3. A method for decoding data comprising the steps of:

(a) providing a fused view 2D image containing information associated with elements of a first 2D image and a second 2 D image;

(b) providing generating-vectors associated with said fused 2D image., said generating-vectors indicating operations to be performed on the elements of said fused view 2 D image to render the first and second 2D images; and

(c) rendering, using said fused view 2D image and said generating-vectors, at least said first 2D image.

4. The method of claim 3 further comprising the step of rendering said second 2D image.

5. A system for storing data comprising:

(a) a processing system containing one or more processors, said processing system being configured to:

(i) receive a first set of data;

(ii) receive a second set of data;

(iii) generate a fused set of data and associated generating- vectors, by combining the first and second sets of data, such that said fused set of data contains information associated with elements of the first and second sets of data, and said generating- vectors indicate operations to be performed on the elements of said fused set of data to recover the first and second sets of data; and

(b) a storage module configured to store said fused set of data and said generating-vectors in association with each other.

6. The system of claim 5 wherein the data is in H.264 format.

7. The system of claim 5 wherein the data is in MPBG4 format.

8. A system for encoding data comprising:

(i) receive a first two-dimensional (2D) image of a scene from a first viewing angle;

(ii) receive a second 2D image of said scene from a second viewing angle;

(iii) generate a fused view 2D image and associated generating-vectors, by combining the first and second 2D images such that said fused view 2D image contains information associated with elements of the first and second 2D images, and said generating-vectors indicate operations to be performed on the elements of said fused view 2D image to recover the first and second 2D images; and

(b) a storage module configured to store said fused view 2D image and said generating-vectors in association with each other.

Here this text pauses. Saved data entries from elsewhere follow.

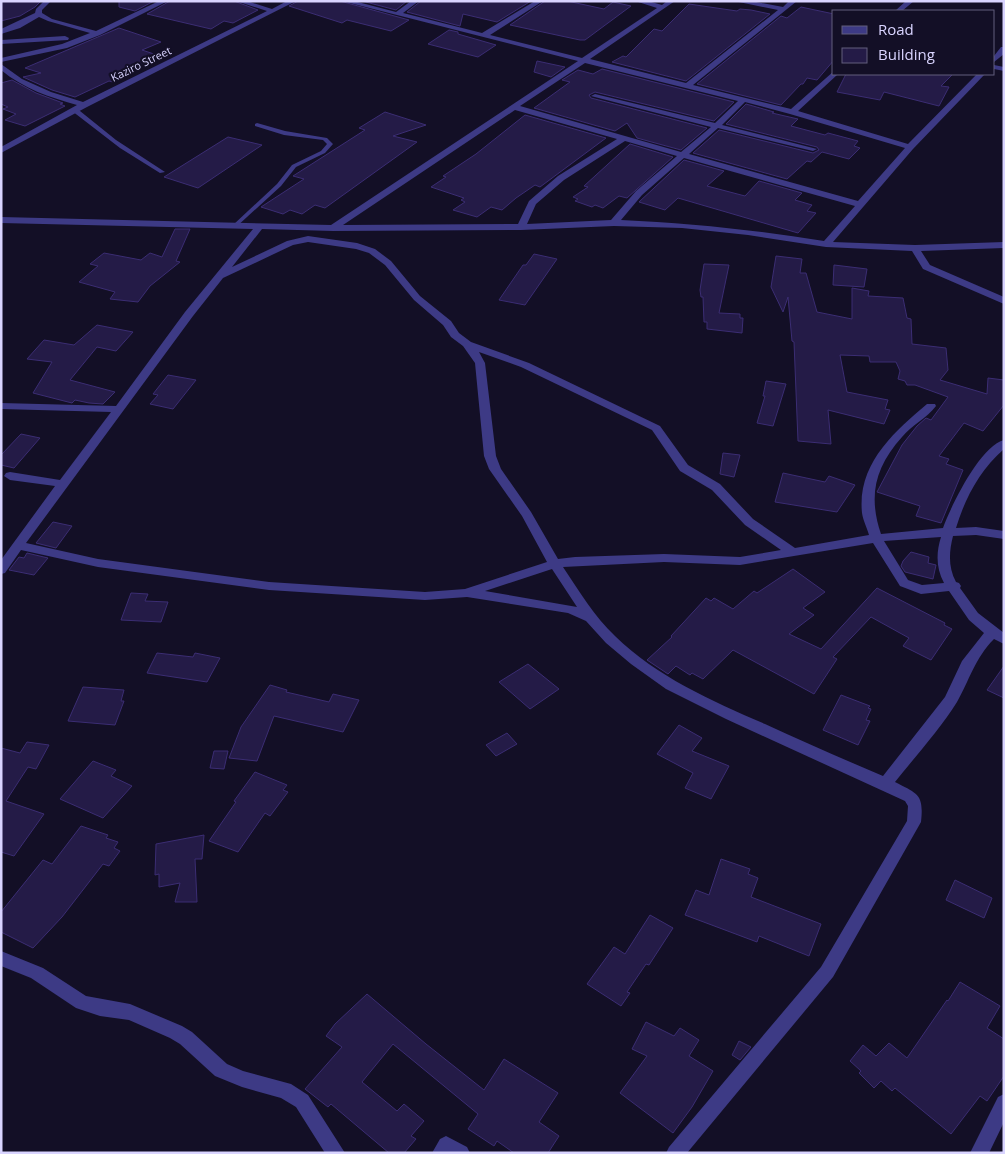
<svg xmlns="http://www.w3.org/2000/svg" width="1005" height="1154" font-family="'Open Sans',sans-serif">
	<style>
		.building { fill: #241b47; stroke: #3b2d73 }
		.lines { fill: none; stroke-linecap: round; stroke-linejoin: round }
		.service { fill: #3d3a85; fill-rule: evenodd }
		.minor { fill: #3d3a85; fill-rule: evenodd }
		.labels { text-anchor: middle; stroke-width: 4.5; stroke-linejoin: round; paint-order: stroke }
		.far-street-label { font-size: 11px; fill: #d9d4ff; stroke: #130f26 }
	</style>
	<rect width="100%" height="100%" fill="#130f26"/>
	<path class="building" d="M1,1H41L35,7L20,16L1,21Z
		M119,1H154L135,11L119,7Z
		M170,1H234L258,10L233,23L224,21L211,29L147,14Z
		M298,1H340L409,20L391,31L347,20L342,23L289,6Z
		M362,1H407L396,10Z
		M421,1H531L497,22L463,14L460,26L407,12Z
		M545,1H567L604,9L613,2L631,6L585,40H580L510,25Z
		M689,4L737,11L740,9L751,10L770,14L686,81L612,62L623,56L626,57L654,29L662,31Z
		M801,7L834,14V60L817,80L807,78L803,84H801L781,105L697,84L781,16L787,18Z
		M119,28L161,42L142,50L157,55L155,57H156L128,71L133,73L113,82L109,81L75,97L52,90L23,77L41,73L25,68Z
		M449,30L458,32V34L496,45L478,57L428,44Z
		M537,61L565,67L551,77L534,72Z
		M602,69L734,102L714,121L595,92L589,95L591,98L707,128L681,150L637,138L627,123L615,131L534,108L570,82L562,80L578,70L593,74Z
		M846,74H953L941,86L949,87L939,106L884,92L880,100L837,92Z
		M12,80L36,93L63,103L60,104L65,106L25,126L5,120L16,114L3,109L8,107L1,104V83Z
		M746,104L774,112L772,113L798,119L791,126L825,135L828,133L858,141L854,146L860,148L849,159L822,152L811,162L807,161L787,179L693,153L719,130L813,153L819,150L817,147L726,124Z
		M385,112L426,125L393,136L417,142L325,208L315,205L302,214L290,210L283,214L261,207L304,179L293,176L365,130L359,128Z
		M525,115L606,138L540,187L535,185L516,198L502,210L491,207L477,217L453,210L465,202L461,200L464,198L431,187L446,177L443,176L476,154Z
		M228,137L262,145L198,188L164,177Z
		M630,144L673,157L627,198L619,196L603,208L595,205L592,207L575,201L578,199L573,197L588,187L584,186Z
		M684,160L724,171L707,186L745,196L759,181L802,193L795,200L812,205L807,211L816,213L798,233L678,198L665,210L639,202Z
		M175,229H190L176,261L180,262L150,286L138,302L110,299L115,292L79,282L98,266L90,264L104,253L141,260L150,253L162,257Z
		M534,254L557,259L525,305L499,300L523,265H526Z
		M776,256L802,259L800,273H806L817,312L852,319V288L869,291L868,296L903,298L907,318L911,319L912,344L946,348L948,370L940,380L987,394L988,378L1004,380V405L983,431L964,423L939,456L949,459L946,464L963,470L941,523L916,516L920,506L877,492L902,445L917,426L926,418L931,420L948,397L915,385H907L905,381L898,379L900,371L896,362H870L869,356L840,355L847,392L888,400L885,409L890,410L884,424L828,410L831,444L798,441L794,342L792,341L788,297L783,312L771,287Z
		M704,264L729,265L719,313L740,314V318H743L742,333L707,329V322H704L703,297H701L700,290Z
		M834,265L867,269L864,287L833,285Z
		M97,325L133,332L116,351L97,347L70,380L115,392L103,404L89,403L75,400L72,403L33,393L52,362L27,359L44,340L74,345Z
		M168,375L196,380L173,409L150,404L158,395L153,394Z
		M766,381L786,384L773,426L757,423L765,396H763Z
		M21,434L40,438L14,468L1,465V455Z
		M723,453L740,455L734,477L720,474Z
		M783,473L825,482L829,476L855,485L837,512L775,502Z
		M53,522L72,526L56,548L36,543Z
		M911,552L929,557L928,563L936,565L933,579L905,572L901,566L903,561Z
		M27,553L48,558L34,575L9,570L19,557L24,558Z
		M793,569L825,592L803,608L814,615L789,634L821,649L877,588L945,623L944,625L952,629L931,660L903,646L909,638L871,617L833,657L837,659L814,694L733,650L703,679L692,673L690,675L676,666L668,674L647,660L672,637L671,636L706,598L711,601L714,598L733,609L754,591L757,593Z
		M131,593L148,594L145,601L168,602L161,622L121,620Z
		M157,653L193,657L195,653L220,658L207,682L147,673Z
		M528,664L559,689L530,709L499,682Z
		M1004,666V698L987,690Z
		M270,685L287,690L286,692L329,702L333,694L359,700L343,732L274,716L257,761L229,758L241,727Z
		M83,687L124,690L121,701H124L115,725L68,721Z
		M841,695L870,706L868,708L871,709L866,720L870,721L858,745L823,730Z
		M679,725L702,738L692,751L729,766L711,799L685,788L693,773L657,754Z
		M507,733L517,744L496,756L486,745Z
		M27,742L49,745L36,769L28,767L6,801L44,814L14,856L1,852V748L20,753Z
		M214,751H228L224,769L210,768Z
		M93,761L116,770L111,776L132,786L103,818L60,799Z
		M255,772L287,785L283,790L288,792L270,816L265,813L238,852L209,841L236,802L234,801Z
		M81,826L108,835L106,838L118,842L114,848L120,851L109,866L103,864L62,917L33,948L1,932V912L43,860L52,864Z
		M204,835L202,859H195L197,902H175L180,883L159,887V874L155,875L156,844Z
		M721,859L750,869L748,874L758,878L751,897L821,924L809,956L759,936L757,942L685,915L696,890L709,895Z
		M955,880L992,898L984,918L946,900Z
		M650,915L673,928L649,965L646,964L627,992L630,993L621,1006L587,984L614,947L625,954Z
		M960,982L1000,1006L987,1028L1004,1039V1076L987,1101L980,1096L951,1134L895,1088L892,1091L881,1081L874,1088L859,1073L861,1071L850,1061L863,1045L876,1056L889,1043L907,1058L947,1000L948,1001Z
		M367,994L426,1044L484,1090L504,1059L558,1093L539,1122L559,1136L548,1153H514L497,1141L494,1146L468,1129L478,1114L393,1044L362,1082L397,1111L404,1104L424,1121L411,1136L416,1139L404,1153H389L331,1104L328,1107L305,1089L342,1047L326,1036L335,1024Z
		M646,1022L674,1036L680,1028L699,1040L689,1056L713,1071L692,1107L673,1133L620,1093L647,1056L632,1049Z
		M739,1041L751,1047L740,1060L732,1055Z"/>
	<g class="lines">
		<path class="service" d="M72,109H76L80,111L116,140L165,172L160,173L120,148L72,111Z
			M257,123L285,131L327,138L333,144L325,153L296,167L281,186L235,228L233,227V225L277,184L292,165L321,151L327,144L323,140L284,135L255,126V124Z"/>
		<path class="minor" d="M44,1H51L42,10V13L52,19L96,31L159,1H168L100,35L67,48L1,62V58L62,44L90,33L48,21L39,17L20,28L1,34V29L35,13L36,9Z
			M236,1H247L272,9L287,1H296L87,107L1,153V147L77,105C49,97 24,89 1,70V64L22,79L51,92L83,102L267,11Z
			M342,1H354L396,12L411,1H419L403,13L482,33L535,1H543L490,35L582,58L657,8L635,1H648L662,5L667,1H675L590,59L686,83L778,10L734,1H751L783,7L789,1H797L693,85L791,109L834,71V74L837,75L798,111L908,144L977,74H985L913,149L833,242L915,245L1004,242V248L921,251L930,265L1004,297V304L923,269L912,251L826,247L748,235L682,228L614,226L521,230L333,231L262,229L232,267L287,241L308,236L357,243L375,249L391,261L420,296L451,321L459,333L471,342L529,363L660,426L688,465L720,484L753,519L795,548L869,535C867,528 863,520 862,513C857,464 894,432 927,404H935L936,406C927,418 912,425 902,437C875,467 868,496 881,534L943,528C951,506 980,446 1004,440V449C980,470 965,498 956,528L976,527L1004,531V539L976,535L953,536C949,552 948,567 956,582L959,583L961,586L960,588L978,613L1004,633V644L994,639C975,658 969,681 957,702C941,728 914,758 895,782C918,794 924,794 921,822L833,977L687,1153H666L669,1147L821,967L907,821L908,806L905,801L726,719L666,689L631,664L606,643L586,621L568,613L467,597L425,600L269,590L98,567L21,550L5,573L1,574V560L55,486L10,480L4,476L6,473L10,472L60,480L111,412L1,409V403L116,406L185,312L253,229L1,223V217L331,225L578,61ZM585,63L738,101L715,123L595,94L591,96L711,127L681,152L520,106ZM745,102L790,114L905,148L858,201L689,154L718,128L813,151L817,149L722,125ZM515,110L617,139L558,176L529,201L518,224L343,225ZM625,141L677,156L636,191L611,220L527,224L536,204L564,180ZM684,158L855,206L824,241C755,230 690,223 621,220L642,195ZM308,242L356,249L369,253L385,265L414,300L443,325L451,337L463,346L475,363L484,456L489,469L522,516L547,562L465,589L425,592L269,582L98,559L26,543L193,316L223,278L293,245ZM479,352L521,367L652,430L680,471L712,490L745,525L781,550L740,557L664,554L575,557L558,559L531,512L501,469L496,456L485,363ZM941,537C936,553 936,568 944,583L922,585L908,580L884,541ZM873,543L900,586L921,594L949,591L969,620L984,633L962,661L945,697L883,776C843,759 804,742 765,724C712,701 657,677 615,636C594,616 579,591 563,567L664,562L740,565ZM552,569L577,607L485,591Z
			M906,1H914L902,11H895Z
			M65,36L69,38L68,40L1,44V40Z
			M1001,47H1004V54L994,62V56Z
			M994,65L1004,67V71L994,69Z
			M1,951L43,968L86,996L130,1004L182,1026L192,1032L227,1064L243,1071L291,1084L308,1095L345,1153H325L296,1107L281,1098L242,1087L215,1076L180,1044L170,1038L129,1020L100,1016L76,1008L31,978L1,966Z
			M1004,1094V1122L989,1153H970L998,1097Z
			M446,1136L467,1147L470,1153H432L440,1139Z"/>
	</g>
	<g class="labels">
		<g class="far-street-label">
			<text transform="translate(141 64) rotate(-26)" y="4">Kaziro Street</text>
		</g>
	</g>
	<rect width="1005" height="1154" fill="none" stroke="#d9d4ff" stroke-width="5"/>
	<rect x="832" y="10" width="162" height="65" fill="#130f26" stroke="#625e7d"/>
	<rect x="842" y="26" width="25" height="8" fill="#3d3a85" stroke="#625e7d"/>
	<text x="878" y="35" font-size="15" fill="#d9d4ff">Road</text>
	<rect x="842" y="48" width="25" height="15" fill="#241b47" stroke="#625e7d"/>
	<text x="878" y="60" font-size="15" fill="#d9d4ff">Building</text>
</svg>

9. A system for decoding data comprising:

(a) a processing system containing one or more processors, said processing system being configured to: (i) provide a fused view 2D image containing information associated with elements of a first 2 D image and a second 2D image; (ii) provide generating- vectors associated with said fused 2D image, said generating-vectors indicating operations to be performed on the elements of said fused view 2D image to render the first and second

2D images; and (iii) render, using said fused view 2D image and said generating-vectors, at least said first 2D image.

10. A system for processing data comprising:

(i) provide a fused view 2D image containing information associated with elements of a first 2D image and a second 2D image; and

(ii) provide generating-vectors associated with said fused 2D image, said generating-vectors indicating operations to be performed on the elements of said fused view 2D image to render the first and second 2D images; and

(b) a display module operationally connected to said processing system, said display module being configured to:

(i) render, using said fused view 2D image and said generating-vectors, at least said first 2D image; and (ii) display the first 2D image.

1 1. The system of claim 10 wherein said display module is further configured to:

(a) render, using said fused view 2D image and said generating-vectors, said second 2D image; and

(b) display the second 2D image.

12. The system of claim 10 wherein said display module includes an integrated circuit configured to perform the rendering.

13. The system of claim 10 wherein said display module includes an integrated circuit configured with a one-dimensional copy machine to render using said fused view 2D image and said generating-vectors, said first 2D image.